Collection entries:
"""

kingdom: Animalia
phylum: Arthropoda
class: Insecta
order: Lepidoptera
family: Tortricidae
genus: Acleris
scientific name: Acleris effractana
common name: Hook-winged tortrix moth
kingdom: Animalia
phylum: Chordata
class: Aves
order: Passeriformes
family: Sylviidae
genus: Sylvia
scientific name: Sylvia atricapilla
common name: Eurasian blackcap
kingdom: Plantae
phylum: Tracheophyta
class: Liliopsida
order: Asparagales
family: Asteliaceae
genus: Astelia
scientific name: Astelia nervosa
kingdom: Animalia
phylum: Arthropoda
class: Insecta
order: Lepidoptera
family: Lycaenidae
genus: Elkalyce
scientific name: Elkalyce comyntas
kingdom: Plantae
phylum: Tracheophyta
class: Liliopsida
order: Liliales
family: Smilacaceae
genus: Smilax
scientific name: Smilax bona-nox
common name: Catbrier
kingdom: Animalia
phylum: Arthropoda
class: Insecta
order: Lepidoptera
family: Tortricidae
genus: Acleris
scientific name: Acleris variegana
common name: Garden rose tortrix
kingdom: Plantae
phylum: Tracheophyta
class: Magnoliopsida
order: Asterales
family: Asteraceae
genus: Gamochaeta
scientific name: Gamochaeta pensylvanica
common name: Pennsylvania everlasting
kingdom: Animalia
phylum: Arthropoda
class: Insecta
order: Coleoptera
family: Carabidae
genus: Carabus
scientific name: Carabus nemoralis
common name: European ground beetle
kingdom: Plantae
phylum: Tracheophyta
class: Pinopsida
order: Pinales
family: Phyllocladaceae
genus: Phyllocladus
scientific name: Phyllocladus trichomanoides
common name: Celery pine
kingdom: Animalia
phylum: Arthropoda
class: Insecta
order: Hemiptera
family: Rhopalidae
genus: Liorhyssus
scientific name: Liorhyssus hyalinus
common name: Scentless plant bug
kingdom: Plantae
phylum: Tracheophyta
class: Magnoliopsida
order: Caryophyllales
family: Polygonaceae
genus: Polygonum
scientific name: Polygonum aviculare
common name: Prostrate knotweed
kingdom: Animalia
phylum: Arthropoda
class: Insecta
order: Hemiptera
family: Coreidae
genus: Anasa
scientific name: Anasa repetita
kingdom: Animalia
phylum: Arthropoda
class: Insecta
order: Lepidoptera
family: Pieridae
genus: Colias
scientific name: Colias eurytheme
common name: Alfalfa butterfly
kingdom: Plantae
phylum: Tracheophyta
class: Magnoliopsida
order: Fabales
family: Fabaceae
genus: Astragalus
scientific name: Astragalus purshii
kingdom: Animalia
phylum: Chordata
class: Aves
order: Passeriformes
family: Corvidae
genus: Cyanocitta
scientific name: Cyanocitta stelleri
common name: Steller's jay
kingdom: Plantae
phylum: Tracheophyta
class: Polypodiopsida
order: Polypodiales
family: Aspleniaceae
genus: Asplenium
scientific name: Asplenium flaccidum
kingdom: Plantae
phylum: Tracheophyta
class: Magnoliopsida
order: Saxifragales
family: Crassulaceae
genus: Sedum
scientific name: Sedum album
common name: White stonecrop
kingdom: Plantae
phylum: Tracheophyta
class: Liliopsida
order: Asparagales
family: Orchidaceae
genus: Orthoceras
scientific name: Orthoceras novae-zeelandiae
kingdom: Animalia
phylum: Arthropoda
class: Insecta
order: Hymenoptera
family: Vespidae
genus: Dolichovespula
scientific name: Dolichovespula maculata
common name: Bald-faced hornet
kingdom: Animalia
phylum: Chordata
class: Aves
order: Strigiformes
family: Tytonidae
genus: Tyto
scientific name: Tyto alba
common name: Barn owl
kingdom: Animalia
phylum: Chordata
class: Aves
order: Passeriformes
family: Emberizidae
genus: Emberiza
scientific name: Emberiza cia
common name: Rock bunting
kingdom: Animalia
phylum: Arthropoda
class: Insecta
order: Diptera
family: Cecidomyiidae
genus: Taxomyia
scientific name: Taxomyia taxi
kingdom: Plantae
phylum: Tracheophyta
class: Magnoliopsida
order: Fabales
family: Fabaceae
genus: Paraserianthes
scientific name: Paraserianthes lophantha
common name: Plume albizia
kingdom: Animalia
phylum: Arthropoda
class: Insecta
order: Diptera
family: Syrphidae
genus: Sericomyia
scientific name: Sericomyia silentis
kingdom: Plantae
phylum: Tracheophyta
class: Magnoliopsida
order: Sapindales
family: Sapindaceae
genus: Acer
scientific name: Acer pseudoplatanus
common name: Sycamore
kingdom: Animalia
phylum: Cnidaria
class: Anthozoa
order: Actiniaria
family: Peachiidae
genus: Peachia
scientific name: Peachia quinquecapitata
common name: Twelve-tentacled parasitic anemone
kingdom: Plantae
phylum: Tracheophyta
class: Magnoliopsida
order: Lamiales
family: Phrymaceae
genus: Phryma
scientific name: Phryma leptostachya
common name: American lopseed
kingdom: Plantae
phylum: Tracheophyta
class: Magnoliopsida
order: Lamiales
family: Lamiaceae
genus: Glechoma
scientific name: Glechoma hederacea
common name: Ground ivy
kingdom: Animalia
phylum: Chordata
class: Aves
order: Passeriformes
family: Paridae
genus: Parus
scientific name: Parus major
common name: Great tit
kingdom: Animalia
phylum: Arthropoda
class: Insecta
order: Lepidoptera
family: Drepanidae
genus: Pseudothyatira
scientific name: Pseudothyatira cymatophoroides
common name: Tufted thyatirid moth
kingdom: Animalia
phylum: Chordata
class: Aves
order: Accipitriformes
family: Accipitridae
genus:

"""

§ **WRITTEN EXERCISE**
Reproduce every line of the data above without any change.

§ **EXERCISE ANSWER**
kingdom: Animalia
phylum: Arthropoda
class: Insecta
order: Lepidoptera
family: Tortricidae
genus: Acleris
scientific name: Acleris effractana
common name: Hook-winged tortrix moth
kingdom: Animalia
phylum: Chordata
class: Aves
order: Passeriformes
family: Sylviidae
genus: Sylvia
scientific name: Sylvia atricapilla
common name: Eurasian blackcap
kingdom: Plantae
phylum: Tracheophyta
class: Liliopsida
order: Asparagales
family: Asteliaceae
genus: Astelia
scientific name: Astelia nervosa
kingdom: Animalia
phylum: Arthropoda
class: Insecta
order: Lepidoptera
family: Lycaenidae
genus: Elkalyce
scientific name: Elkalyce comyntas
kingdom: Plantae
phylum: Tracheophyta
class: Liliopsida
order: Liliales
family: Smilacaceae
genus: Smilax
scientific name: Smilax bona-nox
common name: Catbrier
kingdom: Animalia
phylum: Arthropoda
class: Insecta
order: Lepidoptera
family: Tortricidae
genus: Acleris
scientific name: Acleris variegana
common name: Garden rose tortrix
kingdom: Plantae
phylum: Tracheophyta
class: Magnoliopsida
order: Asterales
family: Asteraceae
genus: Gamochaeta
scientific name: Gamochaeta pensylvanica
common name: Pennsylvania everlasting
kingdom: Animalia
phylum: Arthropoda
class: Insecta
order: Coleoptera
family: Carabidae
genus: Carabus
scientific name: Carabus nemoralis
common name: European ground beetle
kingdom: Plantae
phylum: Tracheophyta
class: Pinopsida
order: Pinales
family: Phyllocladaceae
genus: Phyllocladus
scientific name: Phyllocladus trichomanoides
common name: Celery pine
kingdom: Animalia
phylum: Arthropoda
class: Insecta
order: Hemiptera
family: Rhopalidae
genus: Liorhyssus
scientific name: Liorhyssus hyalinus
common name: Scentless plant bug
kingdom: Plantae
phylum: Tracheophyta
class: Magnoliopsida
order: Caryophyllales
family: Polygonaceae
genus: Polygonum
scientific name: Polygonum aviculare
common name: Prostrate knotweed
kingdom: Animalia
phylum: Arthropoda
class: Insecta
order: Hemiptera
family: Coreidae
genus: Anasa
scientific name: Anasa repetita
kingdom: Animalia
phylum: Arthropoda
class: Insecta
order: Lepidoptera
family: Pieridae
genus: Colias
scientific name: Colias eurytheme
common name: Alfalfa butterfly
kingdom: Plantae
phylum: Tracheophyta
class: Magnoliopsida
order: Fabales
family: Fabaceae
genus: Astragalus
scientific name: Astragalus purshii
kingdom: Animalia
phylum: Chordata
class: Aves
order: Passeriformes
family: Corvidae
genus: Cyanocitta
scientific name: Cyanocitta stelleri
common name: Steller's jay
kingdom: Plantae
phylum: Tracheophyta
class: Polypodiopsida
order: Polypodiales
family: Aspleniaceae
genus: Asplenium
scientific name: Asplenium flaccidum
kingdom: Plantae
phylum: Tracheophyta
class: Magnoliopsida
order: Saxifragales
family: Crassulaceae
genus: Sedum
scientific name: Sedum album
common name: White stonecrop
kingdom: Plantae
phylum: Tracheophyta
class: Liliopsida
order: Asparagales
family: Orchidaceae
genus: Orthoceras
scientific name: Orthoceras novae-zeelandiae
kingdom: Animalia
phylum: Arthropoda
class: Insecta
order: Hymenoptera
family: Vespidae
genus: Dolichovespula
scientific name: Dolichovespula maculata
common name: Bald-faced hornet
kingdom: Animalia
phylum: Chordata
class: Aves
order: Strigiformes
family: Tytonidae
genus: Tyto
scientific name: Tyto alba
common name: Barn owl
kingdom: Animalia
phylum: Chordata
class: Aves
order: Passeriformes
family: Emberizidae
genus: Emberiza
scientific name: Emberiza cia
common name: Rock bunting
kingdom: Animalia
phylum: Arthropoda
class: Insecta
order: Diptera
family: Cecidomyiidae
genus: Taxomyia
scientific name: Taxomyia taxi
kingdom: Plantae
phylum: Tracheophyta
class: Magnoliopsida
order: Fabales
family: Fabaceae
genus: Paraserianthes
scientific name: Paraserianthes lophantha
common name: Plume albizia
kingdom: Animalia
phylum: Arthropoda
class: Insecta
order: Diptera
family: Syrphidae
genus: Sericomyia
scientific name: Sericomyia silentis
kingdom: Plantae
phylum: Tracheophyta
class: Magnoliopsida
order: Sapindales
family: Sapindaceae
genus: Acer
scientific name: Acer pseudoplatanus
common name: Sycamore
kingdom: Animalia
phylum: Cnidaria
class: Anthozoa
order: Actiniaria
family: Peachiidae
genus: Peachia
scientific name: Peachia quinquecapitata
common name: Twelve-tentacled parasitic anemone
kingdom: Plantae
phylum: Tracheophyta
class: Magnoliopsida
order: Lamiales
family: Phrymaceae
genus: Phryma
scientific name: Phryma leptostachya
common name: American lopseed
kingdom: Plantae
phylum: Tracheophyta
class: Magnoliopsida
order: Lamiales
family: Lamiaceae
genus: Glechoma
scientific name: Glechoma hederacea
common name: Ground ivy
kingdom: Animalia
phylum: Chordata
class: Aves
order: Passeriformes
family: Paridae
genus: Parus
scientific name: Parus major
common name: Great tit
kingdom: Animalia
phylum: Arthropoda
class: Insecta
order: Lepidoptera
family: Drepanidae
genus: Pseudothyatira
scientific name: Pseudothyatira cymatophoroides
common name: Tufted thyatirid moth
kingdom: Animalia
phylum: Chordata
class: Aves
order: Accipitriformes
family: Accipitridae
genus:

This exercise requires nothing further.